(DATASET RECORDS Opens)
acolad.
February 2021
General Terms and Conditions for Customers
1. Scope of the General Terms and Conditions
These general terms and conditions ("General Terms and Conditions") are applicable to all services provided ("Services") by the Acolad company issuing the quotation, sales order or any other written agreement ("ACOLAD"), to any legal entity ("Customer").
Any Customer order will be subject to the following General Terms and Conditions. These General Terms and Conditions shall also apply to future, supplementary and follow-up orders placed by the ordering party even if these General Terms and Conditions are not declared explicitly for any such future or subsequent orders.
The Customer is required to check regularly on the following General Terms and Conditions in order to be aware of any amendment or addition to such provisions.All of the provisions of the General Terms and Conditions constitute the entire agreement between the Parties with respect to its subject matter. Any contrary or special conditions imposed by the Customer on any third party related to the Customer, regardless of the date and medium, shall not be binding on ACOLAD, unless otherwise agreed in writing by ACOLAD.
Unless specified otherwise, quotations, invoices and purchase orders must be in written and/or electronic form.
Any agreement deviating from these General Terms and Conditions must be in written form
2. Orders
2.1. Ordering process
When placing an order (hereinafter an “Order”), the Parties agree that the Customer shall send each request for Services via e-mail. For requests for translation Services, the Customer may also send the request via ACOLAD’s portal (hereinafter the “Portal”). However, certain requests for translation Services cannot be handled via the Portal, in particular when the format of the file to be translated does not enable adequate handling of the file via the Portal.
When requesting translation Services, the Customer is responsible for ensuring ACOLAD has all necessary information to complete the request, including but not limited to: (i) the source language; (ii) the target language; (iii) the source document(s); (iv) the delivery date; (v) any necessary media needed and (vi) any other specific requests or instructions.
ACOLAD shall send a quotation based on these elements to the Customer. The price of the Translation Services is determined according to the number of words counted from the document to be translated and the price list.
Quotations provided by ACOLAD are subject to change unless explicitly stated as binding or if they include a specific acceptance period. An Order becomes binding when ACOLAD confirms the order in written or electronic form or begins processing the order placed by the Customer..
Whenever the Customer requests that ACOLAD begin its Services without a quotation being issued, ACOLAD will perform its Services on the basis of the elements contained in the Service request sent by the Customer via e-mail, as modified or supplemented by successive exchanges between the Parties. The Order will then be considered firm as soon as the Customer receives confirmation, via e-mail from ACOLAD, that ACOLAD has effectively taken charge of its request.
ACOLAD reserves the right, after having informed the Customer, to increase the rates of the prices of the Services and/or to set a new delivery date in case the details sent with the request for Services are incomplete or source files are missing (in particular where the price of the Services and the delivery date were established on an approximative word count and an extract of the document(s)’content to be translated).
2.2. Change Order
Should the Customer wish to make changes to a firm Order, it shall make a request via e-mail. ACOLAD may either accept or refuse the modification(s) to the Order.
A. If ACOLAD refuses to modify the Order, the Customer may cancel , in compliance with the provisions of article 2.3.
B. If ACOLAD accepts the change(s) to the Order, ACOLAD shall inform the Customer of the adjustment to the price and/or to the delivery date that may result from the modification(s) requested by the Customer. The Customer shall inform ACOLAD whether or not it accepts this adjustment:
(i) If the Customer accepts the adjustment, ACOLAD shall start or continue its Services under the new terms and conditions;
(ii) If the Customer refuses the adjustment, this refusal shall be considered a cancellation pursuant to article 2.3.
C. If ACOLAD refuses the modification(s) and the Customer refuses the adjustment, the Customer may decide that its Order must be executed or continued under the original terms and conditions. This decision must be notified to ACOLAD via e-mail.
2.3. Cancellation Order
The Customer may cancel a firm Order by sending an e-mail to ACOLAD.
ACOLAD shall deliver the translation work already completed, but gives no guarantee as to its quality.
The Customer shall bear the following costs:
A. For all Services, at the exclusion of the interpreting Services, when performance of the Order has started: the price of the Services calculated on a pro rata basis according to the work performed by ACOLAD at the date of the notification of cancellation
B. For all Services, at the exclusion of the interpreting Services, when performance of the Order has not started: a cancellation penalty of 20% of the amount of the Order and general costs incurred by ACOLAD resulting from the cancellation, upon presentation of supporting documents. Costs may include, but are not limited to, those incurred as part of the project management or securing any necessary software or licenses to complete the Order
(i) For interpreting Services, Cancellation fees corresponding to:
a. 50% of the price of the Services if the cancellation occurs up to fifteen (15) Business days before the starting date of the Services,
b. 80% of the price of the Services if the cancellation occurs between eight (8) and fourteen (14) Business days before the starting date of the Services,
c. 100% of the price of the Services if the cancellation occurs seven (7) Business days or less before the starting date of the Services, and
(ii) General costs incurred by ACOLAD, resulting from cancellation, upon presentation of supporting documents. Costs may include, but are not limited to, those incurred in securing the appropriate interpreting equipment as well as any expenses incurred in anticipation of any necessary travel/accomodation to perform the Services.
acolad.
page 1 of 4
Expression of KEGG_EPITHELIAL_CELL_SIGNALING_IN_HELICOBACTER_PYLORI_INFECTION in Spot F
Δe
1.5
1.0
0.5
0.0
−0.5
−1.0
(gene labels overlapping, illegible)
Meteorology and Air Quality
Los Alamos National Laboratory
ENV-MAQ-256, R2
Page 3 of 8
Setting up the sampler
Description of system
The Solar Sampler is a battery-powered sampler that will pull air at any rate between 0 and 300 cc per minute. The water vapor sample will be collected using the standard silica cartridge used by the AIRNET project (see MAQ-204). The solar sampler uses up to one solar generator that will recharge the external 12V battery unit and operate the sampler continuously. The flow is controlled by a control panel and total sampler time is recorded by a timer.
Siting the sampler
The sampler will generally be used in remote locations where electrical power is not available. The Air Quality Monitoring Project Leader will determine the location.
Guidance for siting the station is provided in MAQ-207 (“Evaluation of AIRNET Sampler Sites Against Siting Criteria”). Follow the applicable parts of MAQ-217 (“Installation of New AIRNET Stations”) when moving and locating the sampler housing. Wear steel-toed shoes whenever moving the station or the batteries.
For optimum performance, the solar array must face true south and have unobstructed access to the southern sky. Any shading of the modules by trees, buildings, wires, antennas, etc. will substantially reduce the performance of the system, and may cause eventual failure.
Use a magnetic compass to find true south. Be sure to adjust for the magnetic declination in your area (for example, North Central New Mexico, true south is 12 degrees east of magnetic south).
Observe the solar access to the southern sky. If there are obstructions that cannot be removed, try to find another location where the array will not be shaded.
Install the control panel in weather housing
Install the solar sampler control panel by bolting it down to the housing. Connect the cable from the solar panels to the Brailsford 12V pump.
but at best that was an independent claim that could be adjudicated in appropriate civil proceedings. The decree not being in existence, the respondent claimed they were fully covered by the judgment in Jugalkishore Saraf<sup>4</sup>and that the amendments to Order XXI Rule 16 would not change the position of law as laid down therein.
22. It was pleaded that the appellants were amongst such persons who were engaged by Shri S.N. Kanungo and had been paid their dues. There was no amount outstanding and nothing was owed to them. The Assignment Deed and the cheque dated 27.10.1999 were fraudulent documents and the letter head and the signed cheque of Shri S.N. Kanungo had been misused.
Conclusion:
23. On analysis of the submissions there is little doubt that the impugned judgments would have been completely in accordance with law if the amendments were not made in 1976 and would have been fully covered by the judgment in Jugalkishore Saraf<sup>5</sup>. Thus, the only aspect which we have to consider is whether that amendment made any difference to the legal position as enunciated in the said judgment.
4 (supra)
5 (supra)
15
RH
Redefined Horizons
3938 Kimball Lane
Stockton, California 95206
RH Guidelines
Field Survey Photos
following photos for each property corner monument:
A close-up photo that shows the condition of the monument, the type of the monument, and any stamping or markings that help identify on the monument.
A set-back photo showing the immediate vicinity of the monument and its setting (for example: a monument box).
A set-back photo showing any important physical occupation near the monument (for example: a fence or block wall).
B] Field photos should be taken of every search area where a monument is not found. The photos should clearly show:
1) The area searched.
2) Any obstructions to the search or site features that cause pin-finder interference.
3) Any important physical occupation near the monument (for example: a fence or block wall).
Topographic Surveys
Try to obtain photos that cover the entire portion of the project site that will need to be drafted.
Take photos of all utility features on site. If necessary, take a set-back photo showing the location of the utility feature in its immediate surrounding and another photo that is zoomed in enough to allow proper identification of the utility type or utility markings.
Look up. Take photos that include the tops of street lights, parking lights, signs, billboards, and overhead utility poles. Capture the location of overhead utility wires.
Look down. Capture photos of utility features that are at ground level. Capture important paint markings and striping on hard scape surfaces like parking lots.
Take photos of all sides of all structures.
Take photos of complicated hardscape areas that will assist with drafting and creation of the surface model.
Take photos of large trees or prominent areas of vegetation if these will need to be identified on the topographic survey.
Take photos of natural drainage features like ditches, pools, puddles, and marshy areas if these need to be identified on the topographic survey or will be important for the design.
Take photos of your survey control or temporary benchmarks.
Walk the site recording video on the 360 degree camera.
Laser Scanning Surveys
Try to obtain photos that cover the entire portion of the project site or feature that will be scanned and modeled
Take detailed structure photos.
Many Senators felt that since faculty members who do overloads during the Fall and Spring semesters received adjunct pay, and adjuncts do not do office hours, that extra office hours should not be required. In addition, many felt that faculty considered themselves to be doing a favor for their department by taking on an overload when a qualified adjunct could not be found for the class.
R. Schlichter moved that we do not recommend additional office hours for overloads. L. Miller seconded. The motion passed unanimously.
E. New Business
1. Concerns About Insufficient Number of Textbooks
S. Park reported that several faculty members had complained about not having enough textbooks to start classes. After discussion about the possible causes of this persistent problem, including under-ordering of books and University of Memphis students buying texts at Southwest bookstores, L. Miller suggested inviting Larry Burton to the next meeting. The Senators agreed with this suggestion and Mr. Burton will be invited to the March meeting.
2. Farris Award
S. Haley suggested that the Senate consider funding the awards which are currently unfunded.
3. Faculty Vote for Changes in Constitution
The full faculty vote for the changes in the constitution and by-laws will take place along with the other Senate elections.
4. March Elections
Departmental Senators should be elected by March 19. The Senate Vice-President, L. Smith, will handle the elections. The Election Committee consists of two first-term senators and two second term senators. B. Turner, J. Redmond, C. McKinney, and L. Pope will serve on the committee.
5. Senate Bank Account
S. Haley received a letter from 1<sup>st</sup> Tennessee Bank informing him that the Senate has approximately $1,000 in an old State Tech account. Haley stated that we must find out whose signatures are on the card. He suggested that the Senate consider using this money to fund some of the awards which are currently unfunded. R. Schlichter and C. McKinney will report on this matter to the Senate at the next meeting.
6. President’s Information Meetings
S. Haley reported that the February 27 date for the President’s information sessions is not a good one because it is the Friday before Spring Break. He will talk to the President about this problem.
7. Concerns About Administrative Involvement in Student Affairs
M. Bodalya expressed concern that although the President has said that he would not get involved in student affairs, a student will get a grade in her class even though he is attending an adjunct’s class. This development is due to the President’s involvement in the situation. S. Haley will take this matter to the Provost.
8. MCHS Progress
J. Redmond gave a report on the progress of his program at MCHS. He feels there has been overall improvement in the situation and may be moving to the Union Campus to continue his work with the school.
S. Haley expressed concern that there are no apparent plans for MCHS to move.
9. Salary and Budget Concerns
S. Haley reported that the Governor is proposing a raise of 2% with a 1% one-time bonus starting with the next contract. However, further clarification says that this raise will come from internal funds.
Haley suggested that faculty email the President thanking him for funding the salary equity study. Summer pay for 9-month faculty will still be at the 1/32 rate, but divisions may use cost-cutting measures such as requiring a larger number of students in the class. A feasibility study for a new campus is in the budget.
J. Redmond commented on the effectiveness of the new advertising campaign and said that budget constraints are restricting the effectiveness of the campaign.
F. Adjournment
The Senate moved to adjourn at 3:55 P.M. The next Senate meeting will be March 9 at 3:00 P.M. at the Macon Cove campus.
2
(DATASET RECORDS Closes)
How many of the lines above include the string "location"? Reply with the number by itself.

4